## begin Material for this task

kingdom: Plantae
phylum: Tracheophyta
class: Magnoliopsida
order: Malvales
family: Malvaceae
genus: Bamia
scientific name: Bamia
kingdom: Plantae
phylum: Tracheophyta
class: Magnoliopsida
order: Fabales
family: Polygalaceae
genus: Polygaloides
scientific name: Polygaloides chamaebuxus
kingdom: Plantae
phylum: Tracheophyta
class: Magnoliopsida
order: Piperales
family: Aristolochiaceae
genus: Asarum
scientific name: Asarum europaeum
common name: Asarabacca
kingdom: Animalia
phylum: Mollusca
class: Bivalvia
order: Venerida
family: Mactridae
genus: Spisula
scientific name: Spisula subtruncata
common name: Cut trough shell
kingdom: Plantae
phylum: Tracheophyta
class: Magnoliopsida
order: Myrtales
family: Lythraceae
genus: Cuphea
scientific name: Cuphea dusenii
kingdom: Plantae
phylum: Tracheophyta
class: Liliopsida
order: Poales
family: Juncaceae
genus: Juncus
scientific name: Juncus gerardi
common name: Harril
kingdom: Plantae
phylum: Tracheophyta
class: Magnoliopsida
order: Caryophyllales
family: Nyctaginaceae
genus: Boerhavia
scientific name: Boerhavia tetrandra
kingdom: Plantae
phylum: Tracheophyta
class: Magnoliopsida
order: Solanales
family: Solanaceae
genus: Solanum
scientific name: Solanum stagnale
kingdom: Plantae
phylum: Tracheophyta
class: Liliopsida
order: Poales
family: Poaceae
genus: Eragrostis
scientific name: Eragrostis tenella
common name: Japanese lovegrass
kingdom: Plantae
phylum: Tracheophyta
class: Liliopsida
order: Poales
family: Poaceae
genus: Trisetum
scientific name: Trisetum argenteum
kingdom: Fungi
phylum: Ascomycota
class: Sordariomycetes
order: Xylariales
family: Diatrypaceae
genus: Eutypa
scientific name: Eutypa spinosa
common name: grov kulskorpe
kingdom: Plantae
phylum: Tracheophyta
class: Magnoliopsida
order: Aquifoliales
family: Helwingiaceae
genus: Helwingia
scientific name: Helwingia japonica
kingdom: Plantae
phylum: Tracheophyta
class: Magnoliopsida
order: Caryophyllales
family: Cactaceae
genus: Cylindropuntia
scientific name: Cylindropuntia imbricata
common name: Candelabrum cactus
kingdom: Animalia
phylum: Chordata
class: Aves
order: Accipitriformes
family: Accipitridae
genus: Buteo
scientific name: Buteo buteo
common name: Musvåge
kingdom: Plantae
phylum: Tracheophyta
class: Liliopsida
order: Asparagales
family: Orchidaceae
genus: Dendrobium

## end Material for this task

_Task brief:_
Reproduce every line of the data above word for word, in the original order.

_Worked solution:_
kingdom: Plantae
phylum: Tracheophyta
class: Magnoliopsida
order: Malvales
family: Malvaceae
genus: Bamia
scientific name: Bamia
kingdom: Plantae
phylum: Tracheophyta
class: Magnoliopsida
order: Fabales
family: Polygalaceae
genus: Polygaloides
scientific name: Polygaloides chamaebuxus
kingdom: Plantae
phylum: Tracheophyta
class: Magnoliopsida
order: Piperales
family: Aristolochiaceae
genus: Asarum
scientific name: Asarum europaeum
common name: Asarabacca
kingdom: Animalia
phylum: Mollusca
class: Bivalvia
order: Venerida
family: Mactridae
genus: Spisula
scientific name: Spisula subtruncata
common name: Cut trough shell
kingdom: Plantae
phylum: Tracheophyta
class: Magnoliopsida
order: Myrtales
family: Lythraceae
genus: Cuphea
scientific name: Cuphea dusenii
kingdom: Plantae
phylum: Tracheophyta
class: Liliopsida
order: Poales
family: Juncaceae
genus: Juncus
scientific name: Juncus gerardi
common name: Harril
kingdom: Plantae
phylum: Tracheophyta
class: Magnoliopsida
order: Caryophyllales
family: Nyctaginaceae
genus: Boerhavia
scientific name: Boerhavia tetrandra
kingdom: Plantae
phylum: Tracheophyta
class: Magnoliopsida
order: Solanales
family: Solanaceae
genus: Solanum
scientific name: Solanum stagnale
kingdom: Plantae
phylum: Tracheophyta
class: Liliopsida
order: Poales
family: Poaceae
genus: Eragrostis
scientific name: Eragrostis tenella
common name: Japanese lovegrass
kingdom: Plantae
phylum: Tracheophyta
class: Liliopsida
order: Poales
family: Poaceae
genus: Trisetum
scientific name: Trisetum argenteum
kingdom: Fungi
phylum: Ascomycota
class: Sordariomycetes
order: Xylariales
family: Diatrypaceae
genus: Eutypa
scientific name: Eutypa spinosa
common name: grov kulskorpe
kingdom: Plantae
phylum: Tracheophyta
class: Magnoliopsida
order: Aquifoliales
family: Helwingiaceae
genus: Helwingia
scientific name: Helwingia japonica
kingdom: Plantae
phylum: Tracheophyta
class: Magnoliopsida
order: Caryophyllales
family: Cactaceae
genus: Cylindropuntia
scientific name: Cylindropuntia imbricata
common name: Candelabrum cactus
kingdom: Animalia
phylum: Chordata
class: Aves
order: Accipitriformes
family: Accipitridae
genus: Buteo
scientific name: Buteo buteo
common name: Musvåge
kingdom: Plantae
phylum: Tracheophyta
class: Liliopsida
order: Asparagales
family: Orchidaceae
genus: Dendrobium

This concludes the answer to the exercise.